As a result, CPH2’s board has decided not to restart the final testing phase of the MFE220 and, at least for now, to step away from manufacturing its own electrolyser. Instead, the company will explore commercial alternatives based on licensing, strategic agreements and the use of its intellectual property. CPH2 still has a portfolio of patents, designs, schematics and more than a decade of accumulated technical know-how, but the blow is clear: its most important product will not reach the market as originally planned.
The CPH2 case does not prove on its own that green hydrogen has no future, but it does fit into a broader trend. The sector is moving from the era of big announcements into a much more demanding phase, where future capacity claims are no longer enough. Projects now have to prove that they work, that they are safe, that they can scale and that there are customers willing to pay for them. That is where hydrogen is finding far more difficulties than many early narratives suggested.
The underlying problem is that green hydrogen remains expensive to produce, complex to transport, difficult to store and dependent on dedicated infrastructure. In many applications, it is not only competing against fossil fuels, but also against more direct, more efficient and increasingly cheaper electric alternatives. That comparison is especially tough in mobility, where battery-electric vehicles already benefit from a mature industrial base, factories, customers, charging networks and growing economies of scale.
A clear example can be found in Aberdeen, Scotland, a city that for years was one of Europe’s showcases for hydrogen public transport. It operated a fleet of 25 hydrogen double-decker buses, once presented as an international reference point. However, the project was eventually abandoned and the city council decided to pivot towards battery-electric buses. The fleet cost close to £13.9 million and remained unused for a period due to problems linked to hydrogen refuelling infrastructure.
That case sums up one of hydrogen’s key weaknesses in mobility: buying the vehicles is not enough. A complete chain of production, compression, storage, distribution and refuelling also has to be maintained. Battery-electric buses, by contrast, can rely on a much more widespread electricity infrastructure and on a technology whose costs are already falling through scale. Hydrogen can offer fast refuelling and good range, but if the total system cost becomes too high, that advantage quickly loses much of its strength.
The same problem can also be seen in passenger cars, where Toyota has spent years trying to defend hydrogen fuel-cell technology with the Mirai as its technological showcase. On paper, the concept has appeal: fast refuelling, good range and zero local emissions. But the commercial reality has been very different. Even in markets where Toyota has tried to keep the technology alive, Mirai sales have become increasingly marginal, with just 255 units sold in the United States in 2025. High hydrogen prices, a lack of refuelling stations and a less convenient user experience than a battery-electric car have all weighed heavily. If a manufacturer with Toyota’s industrial strength, reputation and technological patience has not managed to turn the hydrogen car into a remotely mainstream option, it is hard to argue that this solution will dominate passenger transport through technical superiority alone.

*EXERCISE A*: In the green hydrogen article, why do fast refueling and good range fail to give hydrogen buses a decisive edge? Answer in one to three sentences.
*EXERCISE B*: Translate this sentence from the green hydrogen article into Spanish: "However, the project was eventually abandoned and the city council decided to pivot towards battery-electric buses."
*EXERCISE C*: Write out the part of the green hydrogen article between "As a result, CPH2’s" and "as originally planned.", inclusive.
The listing that follows comes from a different source than the article.

*GIVEN DATA*:
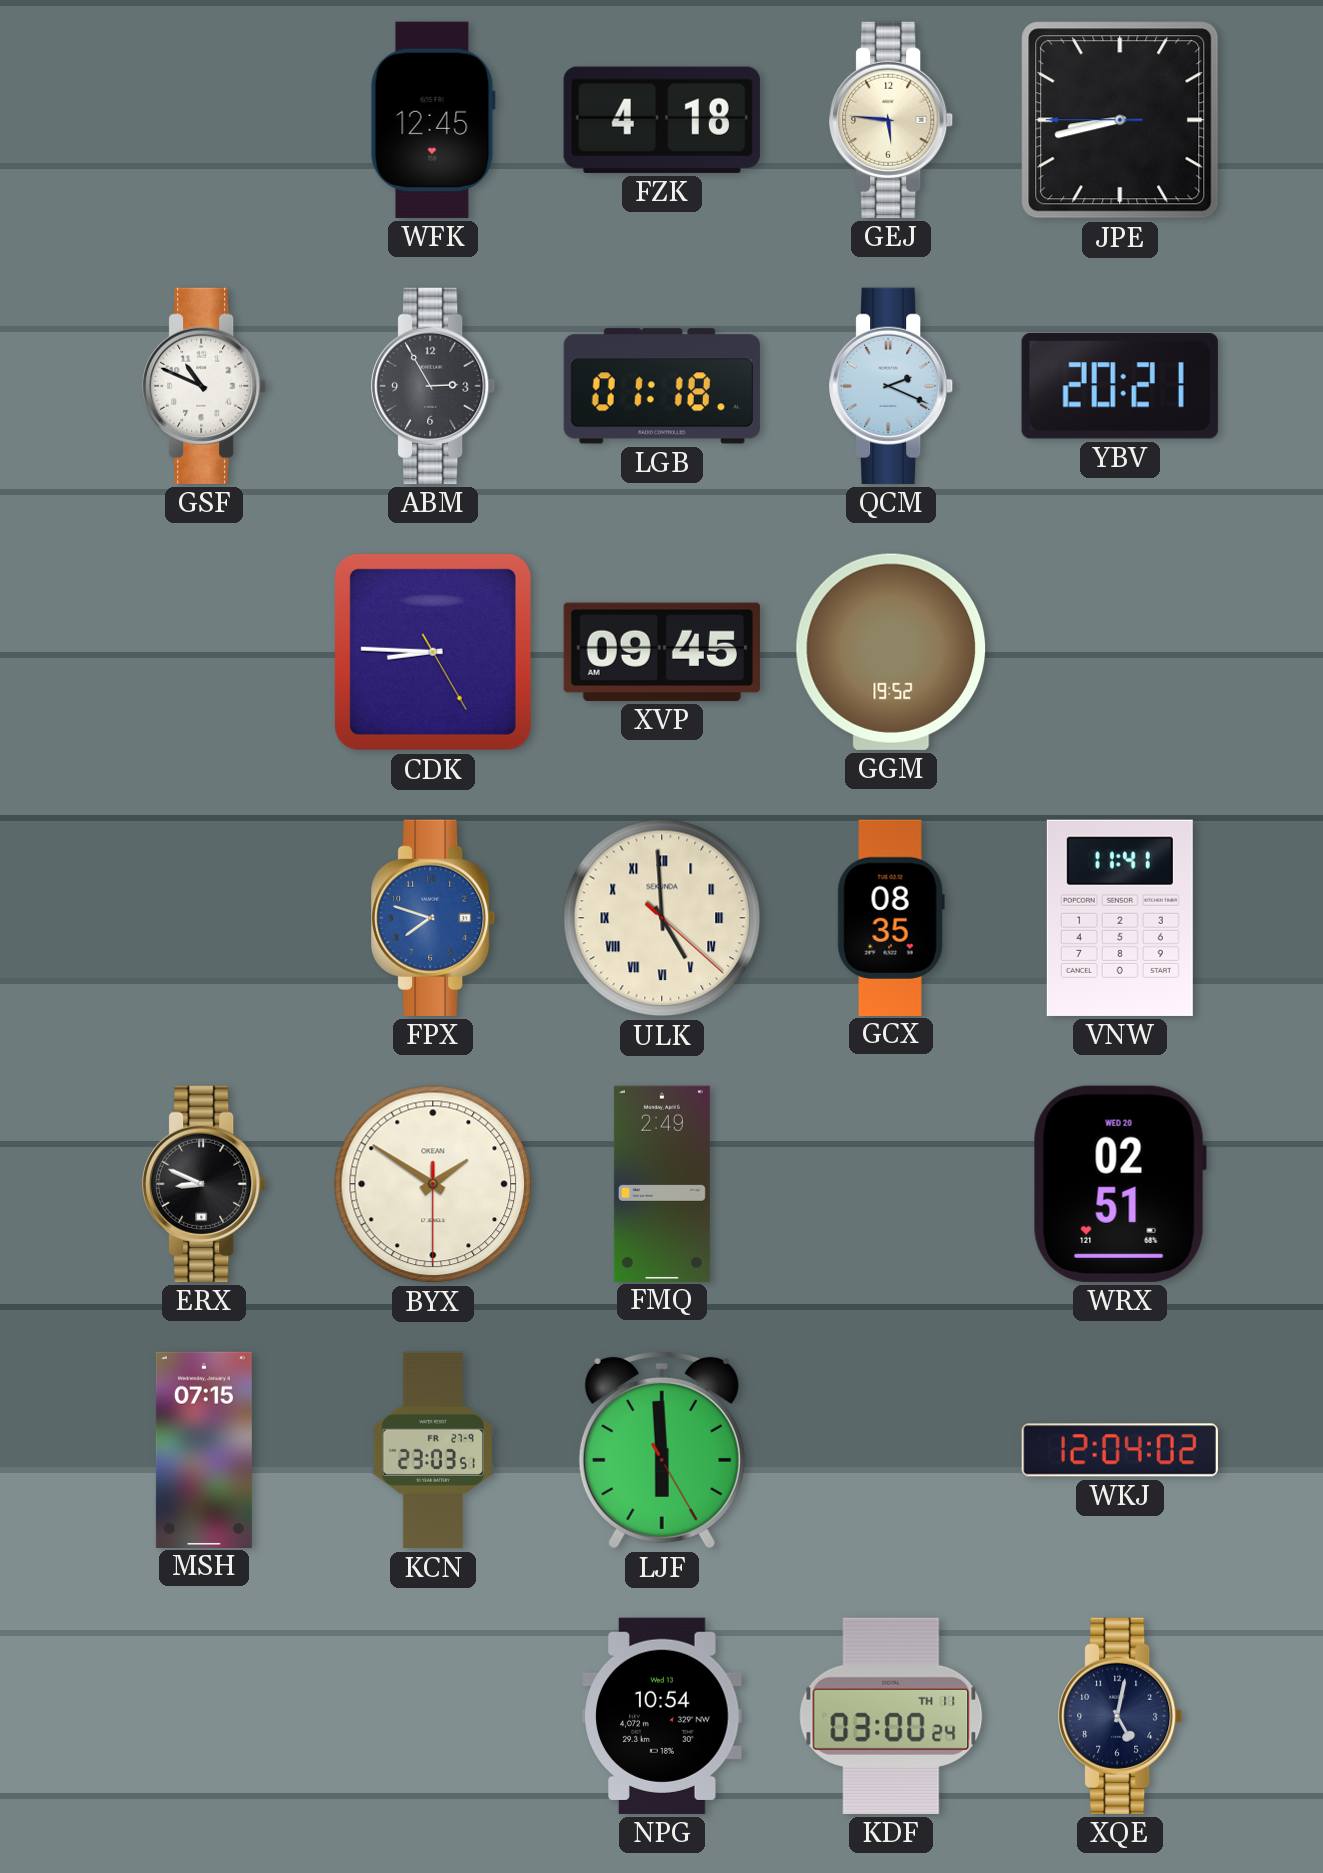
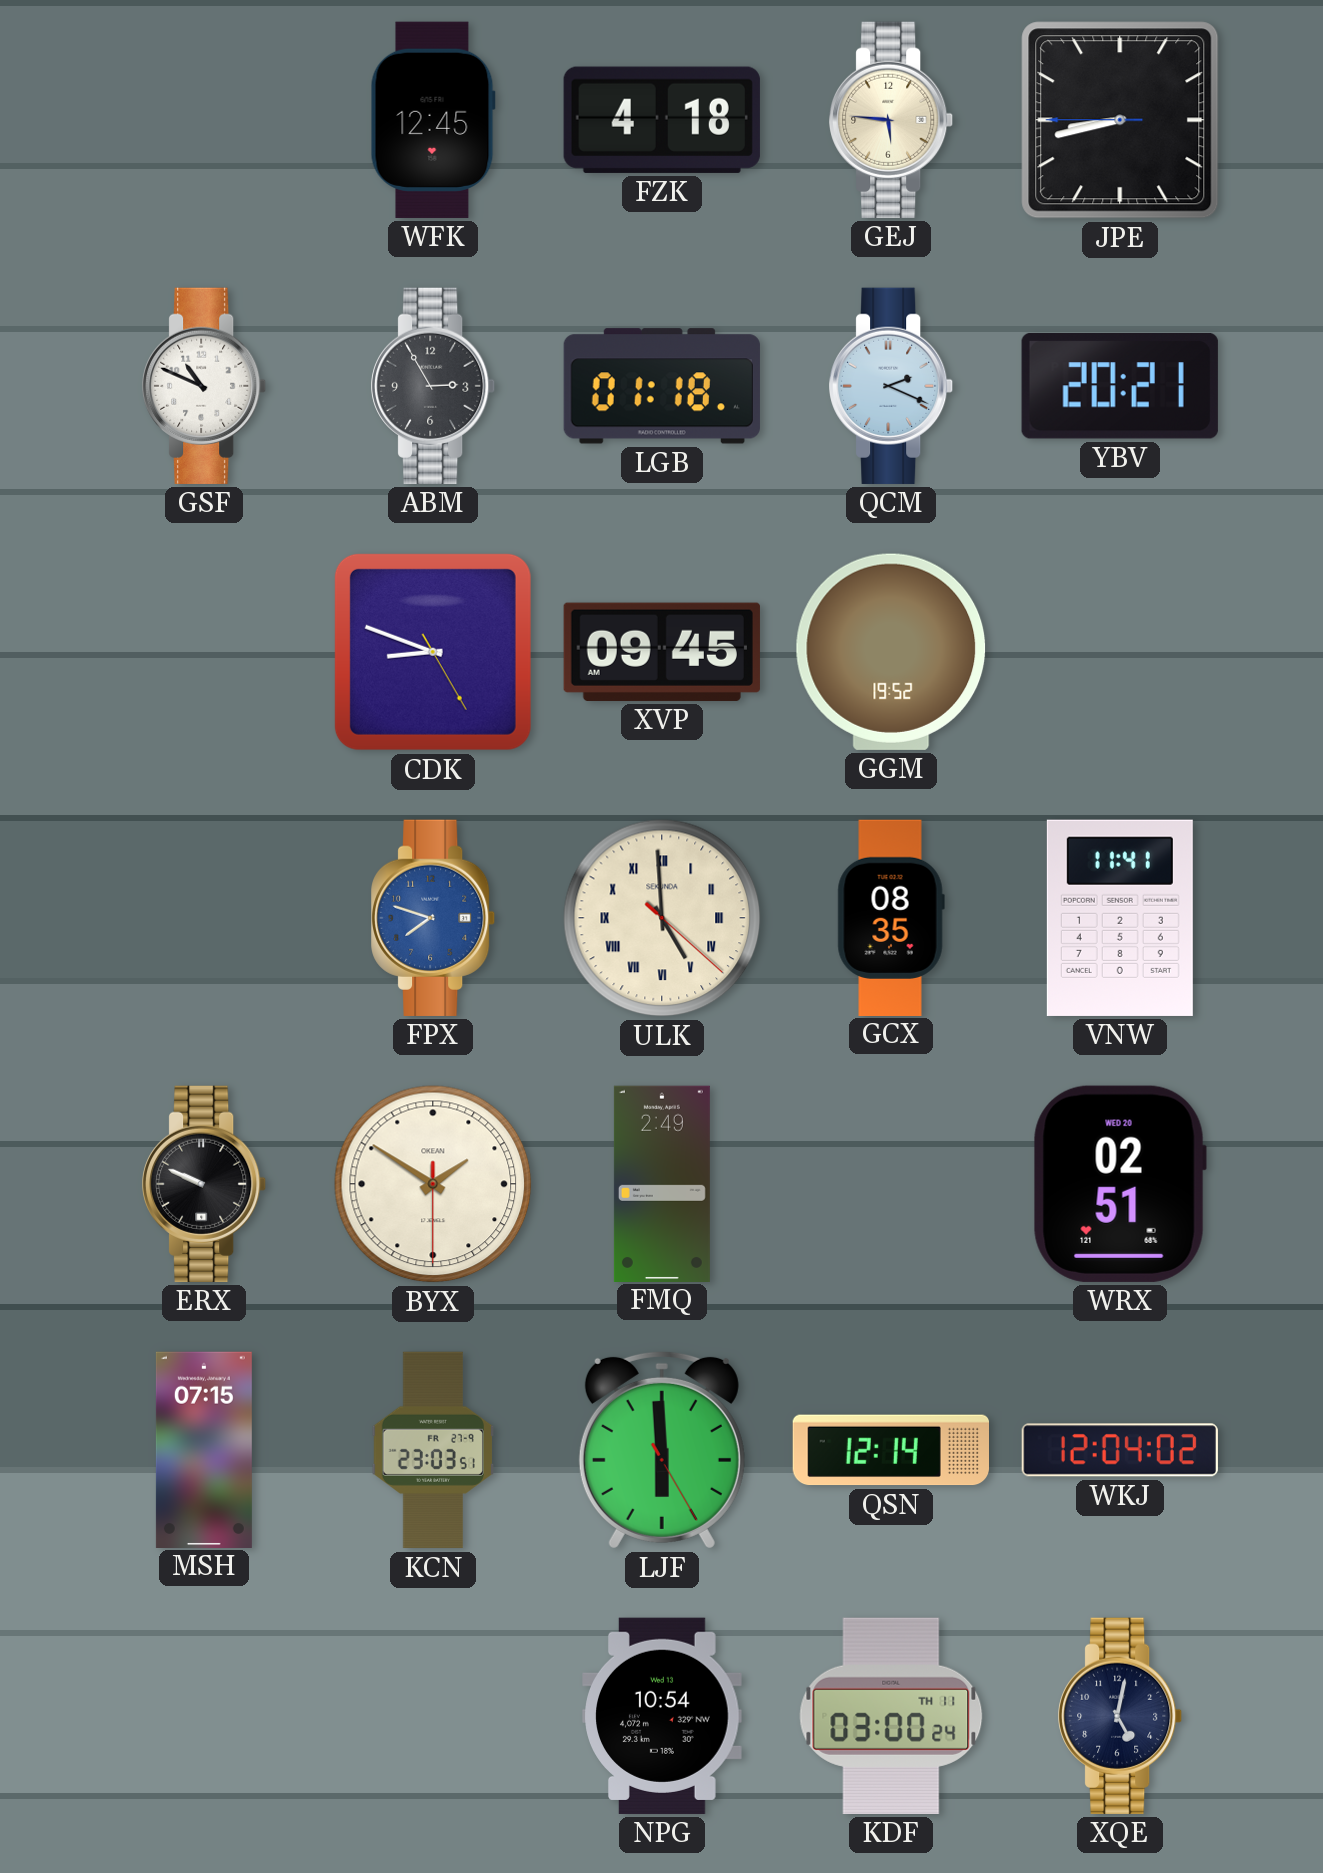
CDK: 8:45 -> 8:48
ERX: 8:49 -> 9:49
QSN: none -> 12:14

*CORRECT RESULT A*: Buying hydrogen buses also means maintaining a complete chain of production, compression, storage, distribution and refuelling. Battery-electric buses can rely on widespread electricity infrastructure and falling costs. When the total system cost becomes too high, hydrogen's refueling and range advantages lose much of their strength.

*CORRECT RESULT B*: Sin embargo, el proyecto acabó abandonándose y el ayuntamiento decidió apostar por autobuses eléctricos de batería.

*CORRECT RESULT C*:
As a result, CPH2’s board has decided not to restart the final testing phase of the MFE220 and, at least for now, to step away from manufacturing its own electrolyser. Instead, the company will explore commercial alternatives based on licensing, strategic agreements and the use of its intellectual property. CPH2 still has a portfolio of patents, designs, schematics and more than a decade of accumulated technical know-how, but the blow is clear: its most important product will not reach the market as originally planned.